Film został nakręcony na skromnym budżecie, w obsadzie zabrakło gwiazd, ale znalazło się miejsce dla aktorów takich jak Helgi Skúlason, znany z wikińskiej trylogii Hrafna Gunnlaugssona. Większość ról obsadzili Sami, dialogi również nagrano w ich języku. Film w ogóle powstał jako jeden z elementów odrodzenia narodowego ludu Sami, który w Norwegii zajmował miejsce niewiele odbiegające od tego jakie przypadło Aborygenom w Australii. Z tą różnicą, że na Samich nie polowano. Odtwórca głównej roli powiedział kiedyś, że realizacja filmu w Norwegii była równie trudna, jak hipotetyczna realizacja wysokobudżetowego filmu o Indianach nagranego w języku Siuksów z rdzennie indiańską obsadą byłaby w USA.

 

Warto? Warto!

Tropiciel to specyficzne i dość surowe kino, które może się spodobać fanom Hrafna Gunnlaugssona. Z tą różnicą, że tutaj nie znajdziemy specyficznego poczucia humoru oraz wszechobecnego motywu vendetty, typowej dla islandzkich sag. Film jest ekranizacją legendy, więc nie można od niego oczekiwać wiernego odzwierciedlenia autentycznych zdarzeń. Tym bardziej zdarzeń dotyczących ludu nie zostawiającego przekazów pisanych. Motywy morderczych skłonności Tjudów są niewytłumaczalne, poza wzmianką, że „zerwali oni z naturą”. Możemy założyć, że przeszli na Ciemną Stronę Mocy. Oba plemiona istnieją w kompletnej opozycji, niczym dobro i zło. Pomimo tego łatwo ulec urokowi filmu, kuszącego prostotą i realizmem.

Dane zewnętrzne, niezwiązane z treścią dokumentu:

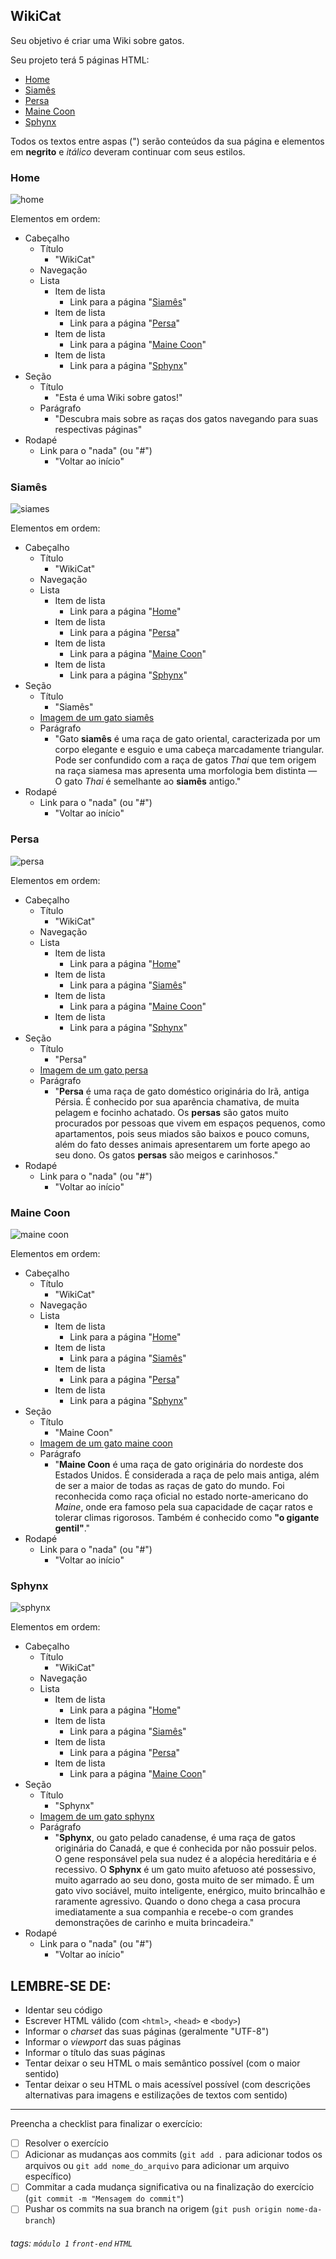 ## WikiCat

Seu objetivo é criar uma Wiki sobre gatos.

Seu projeto terá 5 páginas HTML:
- [Home](#home)
- [Siamês](#siamês)
- [Persa](#persa)
- [Maine Coon](#maine-coon)
- [Sphynx](#sphynx)

Todos os textos entre aspas (") serão conteúdos da sua página e elementos em **negrito** e *itálico* deveram continuar com seus estilos.

### Home
![home](https://i.imgur.com/shPWJWL.png)

Elementos em ordem: 
- Cabeçalho
  - Título
    - "WikiCat"
  - Navegação
  - Lista
    - Item de lista
      - Link para a página "[Siamês](#siamês)"
    - Item de lista
      - Link para a página "[Persa](#persa)"
    - Item de lista
      - Link para a página "[Maine Coon](#maine-coon)"
    - Item de lista
      - Link para a página "[Sphynx](#sphynx)"
- Seção
  - Título
    - "Esta é uma Wiki sobre gatos!"
  - Parágrafo
    - "Descubra mais sobre as raças dos gatos navegando para suas respectivas páginas"
- Rodapé
  - Link para o "nada" (ou "#")
    - "Voltar ao início"
### Siamês
![siames](https://i.imgur.com/pA0OF9c.png)

Elementos em ordem: 
- Cabeçalho
  - Título
    - "WikiCat"
  - Navegação
  - Lista
    - Item de lista
      - Link para a página "[Home](#home)"
    - Item de lista
      - Link para a página "[Persa](#persa)"
    - Item de lista
      - Link para a página "[Maine Coon](#maine-coon)"
    - Item de lista
      - Link para a página "[Sphynx](#sphynx)"
- Seção
  - Título
    - "Siamês"
  - [Imagem de um gato siamês](https://upload.wikimedia.org/wikipedia/commons/thumb/9/97/Siamese_cat.jpg/300px-Siamese_cat.jpg)
  - Parágrafo
    - "Gato **siamês** é uma raça de gato oriental, caracterizada por um corpo elegante e esguio e uma cabeça marcadamente triangular. Pode ser confundido com a raça de gatos *Thai* que tem origem na raça siamesa mas apresenta uma morfologia bem distinta — O gato *Thai* é semelhante ao **siamês** antigo."
- Rodapé
  - Link para o "nada" (ou "#")
    - "Voltar ao início"
### Persa
![persa](https://i.imgur.com/KYTpC3z.png)

Elementos em ordem: 
- Cabeçalho
  - Título
    - "WikiCat"
  - Navegação
  - Lista
    - Item de lista
      - Link para a página "[Home](#home)"
    - Item de lista
      - Link para a página "[Siamês](#siamês)"
    - Item de lista
      - Link para a página "[Maine Coon](#maine-coon)"
    - Item de lista
      - Link para a página "[Sphynx](#sphynx)"
- Seção
  - Título
    - "Persa"
  - [Imagem de um gato persa](https://upload.wikimedia.org/wikipedia/commons/thumb/8/8f/P1160129_%282%29_ps_1600.jpg/375px-P1160129_%282%29_ps_1600.jpg)
  - Parágrafo
    - "**Persa** é uma raça de gato doméstico originária do Irã, antiga Pérsia. É conhecido por sua aparência chamativa, de muita pelagem e focinho achatado. Os **persas** são gatos muito procurados por pessoas que vivem em espaços pequenos, como apartamentos, pois seus miados são baixos e pouco comuns, além do fato desses animais apresentarem um forte apego ao seu dono. Os gatos **persas** são meigos e carinhosos."
- Rodapé
  - Link para o "nada" (ou "#")
    - "Voltar ao início"
### Maine Coon
![maine coon](https://i.imgur.com/Eajt8xQ.png)

Elementos em ordem: 
- Cabeçalho
  - Título
    - "WikiCat"
  - Navegação
  - Lista
    - Item de lista
      - Link para a página "[Home](#home)"
    - Item de lista
      - Link para a página "[Siamês](#siamês)"
    - Item de lista
      - Link para a página "[Persa](#persa)"
    - Item de lista
      - Link para a página "[Sphynx](#sphynx)"
- Seção
  - Título
    - "Maine Coon"
  - [Imagem de um gato maine coon](https://upload.wikimedia.org/wikipedia/commons/thumb/0/09/Maine_Coon_Fallen_male_Angel_of_Canadian_Summer_01.jpg/345px-Maine_Coon_Fallen_male_Angel_of_Canadian_Summer_01.jpg)
  - Parágrafo
    - "**Maine Coon** é uma raça de gato originária do nordeste dos Estados Unidos. É considerada a raça de pelo mais antiga, além de ser a maior de todas as raças de gato do mundo. Foi reconhecida como raça oficial no estado norte-americano do *Maine*, onde era famoso pela sua capacidade de caçar ratos e tolerar climas rigorosos. Também é conhecido como **"o gigante gentil"**."
- Rodapé
  - Link para o "nada" (ou "#")
    - "Voltar ao início"
### Sphynx
![sphynx](https://i.imgur.com/4qlE3Ju.png)

Elementos em ordem: 
- Cabeçalho
  - Título
    - "WikiCat"
  - Navegação
  - Lista
    - Item de lista
      - Link para a página "[Home](#home)"
    - Item de lista
      - Link para a página "[Siamês](#siamês)"
    - Item de lista
      - Link para a página "[Persa](#persa)"
    - Item de lista
      - Link para a página "[Maine Coon](#maine-coon)"
- Seção
  - Título
    - "Sphynx"
  - [Imagem de um gato sphynx](https://upload.wikimedia.org/wikipedia/commons/thumb/9/99/GreekSphynxCat1.png/300px-GreekSphynxCat1.png)
  - Parágrafo
    - "**Sphynx**, ou gato pelado canadense, é uma raça de gatos originária do Canadá, e que é conhecida por não possuir pelos. O gene responsável pela sua nudez é a alopécia hereditária e é recessivo. O **Sphynx** é um gato muito afetuoso até possessivo, muito agarrado ao seu dono, gosta muito de ser mimado. É um gato vivo sociável, muito inteligente, enérgico, muito brincalhão e raramente agressivo. Quando o dono chega a casa procura imediatamente a sua companhia e recebe-o com grandes demonstrações de carinho e muita brincadeira."
- Rodapé
  - Link para o "nada" (ou "#")
    - "Voltar ao início"

## LEMBRE-SE DE:
- Identar seu código
- Escrever HTML válido (com `<html>`, `<head>` e `<body>`)
- Informar o *charset* das suas páginas (geralmente "UTF-8")
- Informar o *viewport* das suas páginas
- Informar o título das suas páginas
- Tentar deixar o seu HTML o mais semântico possível (com o maior sentido)
- Tentar deixar o seu HTML o mais acessível possível (com descrições alternativas para imagens e estilizações de textos com sentido)

---

Preencha a checklist para finalizar o exercício:

- [ ] Resolver o exercício
- [ ] Adicionar as mudanças aos commits (`git add .` para adicionar todos os arquivos ou `git add nome_do_arquivo` para adicionar um arquivo específico)
- [ ] Commitar a cada mudança significativa ou na finalização do exercício (`git commit -m "Mensagem do commit"`)
- [ ] Pushar os commits na sua branch na origem (`git push origin nome-da-branch`)

###### tags: `módulo 1` `front-end` `HTML`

Tropiciel jest dobrym kinem, opowiadającym o dramacie rozgrywającym się gdzieś na peryferiach cywilizowanego świata, wśród śniegów Laponii. Warto poświęcić mu czas, szczególnie aby porównać go z drugą wersją. Dokładnie dwadzieścia lat później po premierze powstał kolejny Tropiciel o którym piszę tutaj. Ciężko znaleźć w kinie lepszy przykład na profanację udanego pierwowzoru niepotrzebnym i beznadziejnym coverem.

Tytuł: Tropiciel (1987)

Reżyseria: Nils Gaup

Występują: Mikkel Gaup, Helgi Skúlason, Ingvald Guttorm, Nils Utsi

  • Realizm 80% 80%
  • Fabuła 70% 70%
  • Aktorzy 60% 60%
  • Subiektywne ukontentowanie Pana Recenzenta 🙂 70% 70%
Ivarr – Współzałożyciel ZBiRa i członek niesławnej Rady Banitów.

Kiedyś czarownica zamieniła go w traszkę, ale już czuje się lepiej. Na co dzień robi internety, to on śledzi Twoje ruchy w sieci. Serce i duszę oddał antykowi, ale dla wikingów też znajdzie chwilę.

Ciekawy, dość realistyczny i w pewnym sensie egzotyczny film. Nakręcony w autentycznych lokacjach przez głównie miejscowych aktorów, co jedynie dodaje mu wartości.